Algorithmic Compositions In Venice | Venice, Italy | Unit 21 | 2020
Awarded Distinction for Design & Distinction for Thesis
This project is an investigation into using Image-to-Image translation algorithms to create architectural design. This process uses hundreds of paired digital images as training for an algorithm to learn information about the chosen input. My project is based in Venice and focuses on the churches in the city as data to inform the algorithm. The significant number of churches provided information for a series of datasets designed to be combined together and create three dimensional buildings from large quantities of two dimensional information. The sets of images aim to explore several different aspects of Venetian churches, from plans to materials, and this method allows the creation of a design that is a mathematical ‘collage’ and visual amalgamation of the history of Venice and its many interesting influences. The information is collated into the design of an art gallery in the city and the project hopes to explore how aspects of machine learning can aid in the creation and design of architecture.

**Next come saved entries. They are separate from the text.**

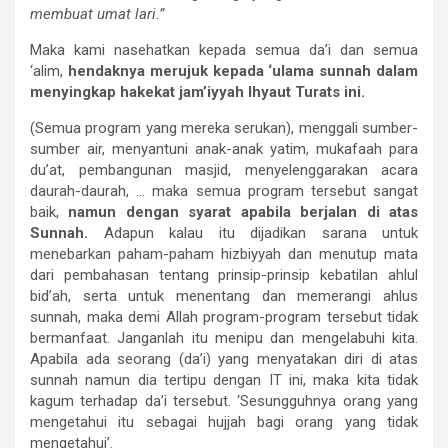
membuat umat lari.”
Maka kami nasehatkan kepada semua da’i dan semua
‘alim,
hendaknya merujuk kepada ‘ulama sunnah dalam
menyingkap hakekat jam’iyyah Ihyaut Turats ini.
(Semua program yang mereka serukan), menggali sumber-
sumber air, menyantuni anak-anak yatim, mukafaah para
du’at, pembangunan masjid, menyelenggarakan acara
daurah-daurah, … maka semua program tersebut sangat
baik,
namun dengan syarat apabila berjalan di atas
Sunnah.
Adapun kalau itu dijadikan sarana untuk
menebarkan paham-paham hizbiyyah dan menutup mata
dari pembahasan tentang prinsip-prinsip kebatilan ahlul
bid’ah, serta untuk menentang dan memerangi ahlus
sunnah, maka demi Allah program-program tersebut tidak
bermanfaat. Janganlah itu menipu dan mengelabuhi kita.
Apabila ada seorang (da’i) yang menyatakan diri di atas
sunnah
namun dia tertipu dengan IT ini, maka kita tidak
kagum terhadap da’i tersebut. ‘Sesungguhnya orang yang
mengetahui itu sebagai hujjah bagi orang yang tidak
mengetahui’.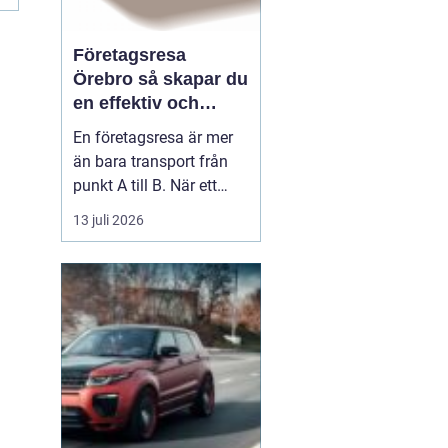
Företagsresa
Örebro så skapar du
en effektiv och
minnesvärd resa
En företagsresa är mer
än bara transport från
punkt A till B. När ett
företag planerar en resa
13 juli 2026
för medarbetare eller
kunder handlar det om
att bygga relationer,
stärka varumärket och
använda tiden på resan
på ett klokt sätt. När
startpunkten är Örebr...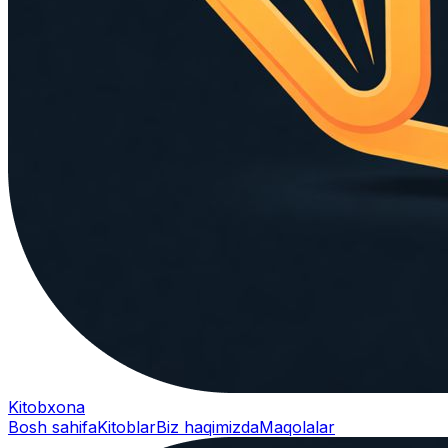
Kitobxona
Bosh sahifa
Kitoblar
Biz haqimizda
Maqolalar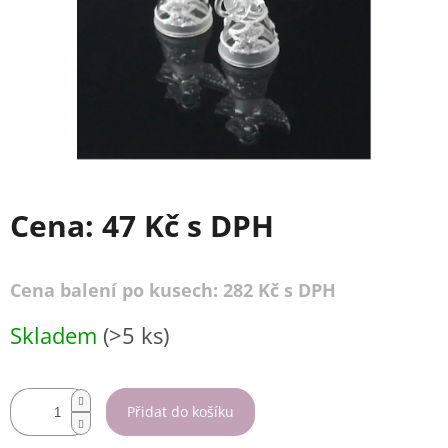
Cena:
47 Kč
s DPH
Cena balení po kusech: 282 Kč s DPH
Měrná
Skladem
(>5 ks)
cena:
Přidat do košíku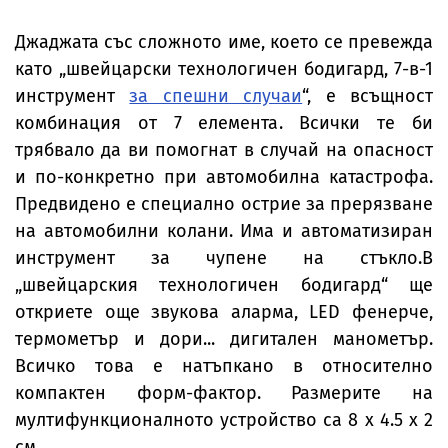
Джаджата със сложното име, което се превежда
като „швейцарски технологичен бодигард, 7-в-1
инструмент
за спешни случаи
“, е всъщност
комбинация от 7 елемента. Всички те би
трябвало да ви помогнат в случай на опасност
и по-конкретно при автомобилна катастрофа.
Предвидено е специално острие за прерязване
на автомобилни колани. Има и автоматизиран
инструмент за чупене на стъкло.В
„швейцарския технологичен бодигард“ ще
откриете още звукова аларма, LED фенерче,
термометър и дори... дигитален манометър.
Всичко това е натъпкано в относително
компактен форм-фактор. Размерите на
мултифункционалното устройство са 8 х 4.5 х 2
см.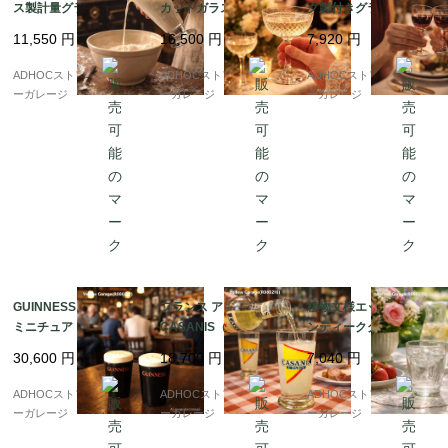
ス製計量グラス（約10
カットガラス シャンパ
グ脚付きグラス 2客セ
オンス） ? 注ぎ口付き
ンクープ（アンティー
ット｜アンティーク／
11,550
円
16,500
円
7,920
円
円錐形・台座付き ?
ク／1点）
ヴィンテージ
ADHOCストア・イエロ
ADHOCストア・イエロ
ADHOCストア・イエロ
ーガレージ
ーガレージ
ーガレージ
GUINNESS（ギネス）
フランス アンティーク
植物文様エッチング ア
ミニチュア・パイント
CASANIS（カサニス）
ンティークグラス（高
グラス 塩コショウ入れ
パスティス トールグラ
さ10cm）
30,600
円
18,700
円
7,040
円
2個セット｜アンティー
ス 5客セット ? 鮮やか
ク
な黄×赤トライアングル
ADHOCストア・イエロ
ADHOCストア・イエロ
ADHOCストア・イエロ
デザイン ?
ーガレージ
ーガレージ
ーガレージ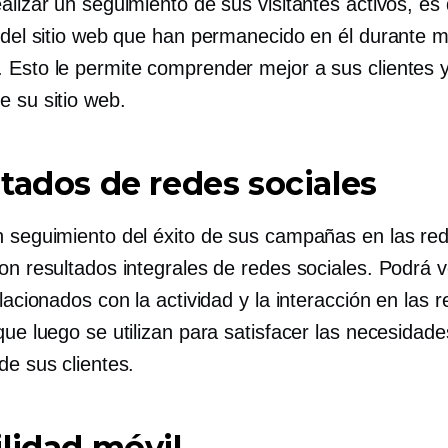
alizar un seguimiento de sus visitantes activos, es d
s del sitio web que han permanecido en él durante 
 Esto le permite comprender mejor a sus clientes y
e su sitio web.
tados de redes sociales
n seguimiento del éxito de sus campañas en las re
on resultados integrales de redes sociales. Podrá 
elacionados con la actividad y la interacción en las 
que luego se utilizan para satisfacer las necesidade
de sus clientes.
lidad móvil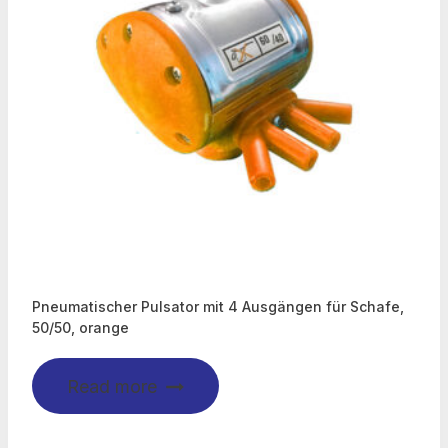
Pneumatischer Pulsator mit 4 Ausgängen für Schafe,
50/50, orange
Read more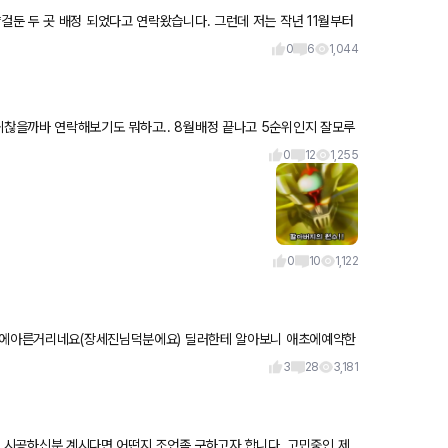
저는 작년 11월부터
0
6
1,044
찮을까바 연락해보기도 뭐하고.. 8월배정 끝나고 5순위인지 잘모루
구 할인견
0
12
1,255
0
10
1,122
 눈에아른거리네요(장세진님덕분에요) 딜러한테 알아보니 애초에예약한
으면넣고싶
3
28
3,181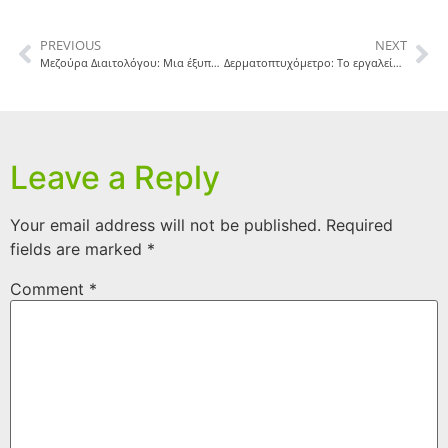
PREVIOUS
NEXT
Μεζούρα Διαιτολόγου: Μια έξυπνη επένδυση
Δερματοπτυχόμετρο: Το εργαλείο του επαγγελματία Διαιτολόγου
Leave a Reply
Your email address will not be published.
Required
fields are marked
*
Comment
*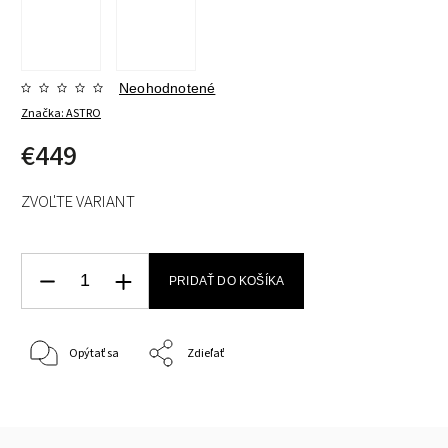
Neohodnotené
Značka:
ASTRO
€449
ZVOĽTE VARIANT
PRIDAŤ DO KOŠÍKA
Opýtať sa
Zdieľať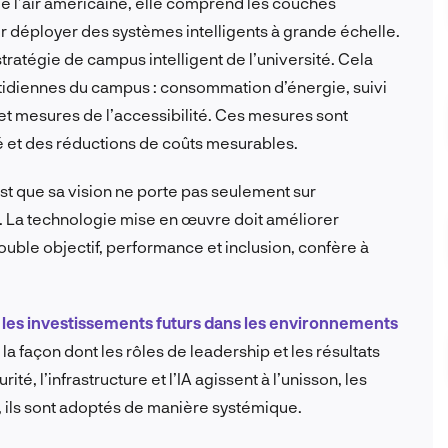
de l’air américaine, elle comprend les couches
r déployer des systèmes intelligents à grande échelle.
stratégie de campus intelligent de l’université. Cela
uotidiennes du campus : consommation d’énergie, suivi
et mesures de l’accessibilité. Ces mesures sont
é et des réductions de coûts mesurables.
st que sa vision ne porte pas seulement sur
es. La technologie mise en œuvre doit améliorer
ouble objectif, performance et inclusion, confère à
 les investissements futurs dans les environnements
la façon dont les rôles de leadership et les résultats
té, l’infrastructure et l’IA agissent à l’unisson, les
, ils sont adoptés de manière systémique.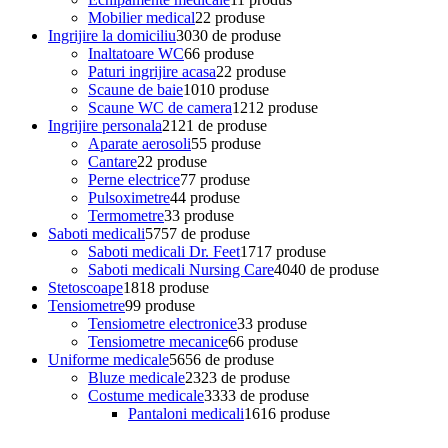
Mobilier medical
2
2 produse
Ingrijire la domiciliu
30
30 de produse
Inaltatoare WC
6
6 produse
Paturi ingrijire acasa
2
2 produse
Scaune de baie
10
10 produse
Scaune WC de camera
12
12 produse
Ingrijire personala
21
21 de produse
Aparate aerosoli
5
5 produse
Cantare
2
2 produse
Perne electrice
7
7 produse
Pulsoximetre
4
4 produse
Termometre
3
3 produse
Saboti medicali
57
57 de produse
Saboti medicali Dr. Feet
17
17 produse
Saboti medicali Nursing Care
40
40 de produse
Stetoscoape
18
18 produse
Tensiometre
9
9 produse
Tensiometre electronice
3
3 produse
Tensiometre mecanice
6
6 produse
Uniforme medicale
56
56 de produse
Bluze medicale
23
23 de produse
Costume medicale
33
33 de produse
Pantaloni medicali
16
16 produse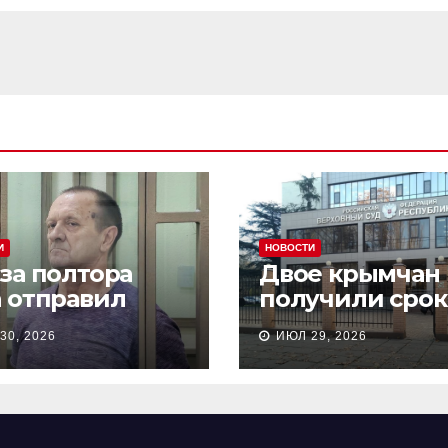
И
НОВОСТИ
 за полтора
Двое крымчан
а отправил
получили срок
сионера из
то, что являли
30, 2026
ИЮЛ 29, 2026
астополя в
«противникам
онию на 18 лет
СВО»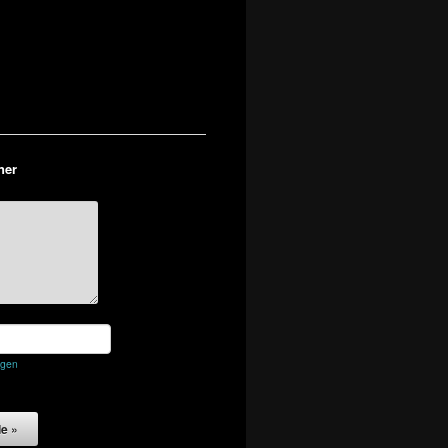
ner
egen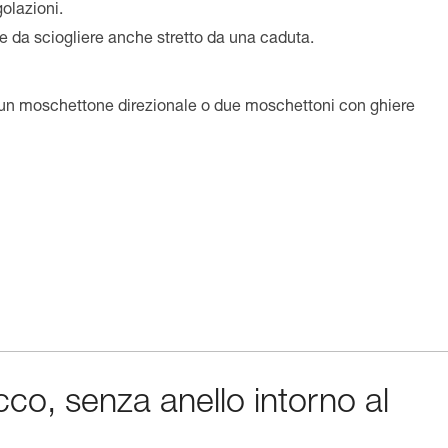
olazioni.
e da sciogliere anche stretto da una caduta.
 un moschettone direzionale o due moschettoni con ghiere
cco, senza anello intorno al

The project began with an analysis of a woodcut print titled ‘View of Venice’, made in the 1500’s by Jacop de’ Barbari. This birds-eye view of the city is in fact a fake and fabricated perspective as at the time it was created nobody would have ever viewed the world from this angle before. On closer inspection of the image you can see several ways in which the artist has distorted the city such as exaggerating the height and scale of certain buildings, distorting buildings and assigning more detail and importance to certain significant places. These elements of the map are designed as such to convey a set of nuanced ideological messages.
This led me to attempt to make my own modern day ‘View of Venice’ by creating a fake satellite map using Pix2Pix – an image to image translation Algorithm. After acquiring the data the maps are then divided into hundreds of separate tiles and paired with their matching tile. The algorithm is then trained on these hundreds of paired images and learns by comparing one to the other. After this training it will create a model which can then be used for me to input my own data afterwards and the algorithm is able to generate a very convincing depiction but it is nonetheless a fake view of the city.
The next stage in my project looked to continue using Image-to-Image translation in a way that could generate architecture. Churches were one of the main buildings highlighted in the View of Venice map and there are over a hundred located in the city meaning there would be a good amount with which to create data sets.
A series of data sets of paired images were made using selected information from 120 churches in Venice. These models feed into each other so the output from the previous can be used as the input for the next. Each is designed to focus on the information we want the algorithm to learn and compare in each instance and makes use of contrasting block colours to highlight each specific element.
This process could in fact, theoretically, be repeated an infinite amount of times with the combination of these steps generating a unique building in every instance. The algorithm works by analysing the probability of placement of pixels within the hundreds of examples it looks at. So the outputs created and combined together give us buildings that are reminiscent of churches and contain many of their key noticeable features but within forms that are manipulated and distorted in many subtle ways.
Originally churches in Venice were typically paid for by the wealthiest member of the local community who would commision local artists to display their work within the building. Perhaps a modern day version of the church is a gallery of sorts and art displayed can be sold to raise money to preserve the existing churches. AI generated art is becoming increasingly popular. An example is this piece of work which was sold at christies in 2018 for 432 and a half thousand dollars and was created with the same type of machine learning I have been using in this project. This new building will aim to offer something to the community that perhaps the existing churches no longer can and at the same time raise money to preserve them from further damage.
A lux level reading was taken of the building indicating which areas within would be suitable for the display of certain types of artwork. This grid pattern was then developed into a gradient between the designated areas and prominent colour from each chosen artwork was used to create a suitable tone.
Using photos I had taken on our trip to Venice I designed a dataset for generating materials. A sample of the picture was taken in the format used for the algorithm and paired with a prominent colour from that material. Once I had the model from this training I could take the colours from the wall design to generate new materials based on all the venetian churches i had visited and photographed.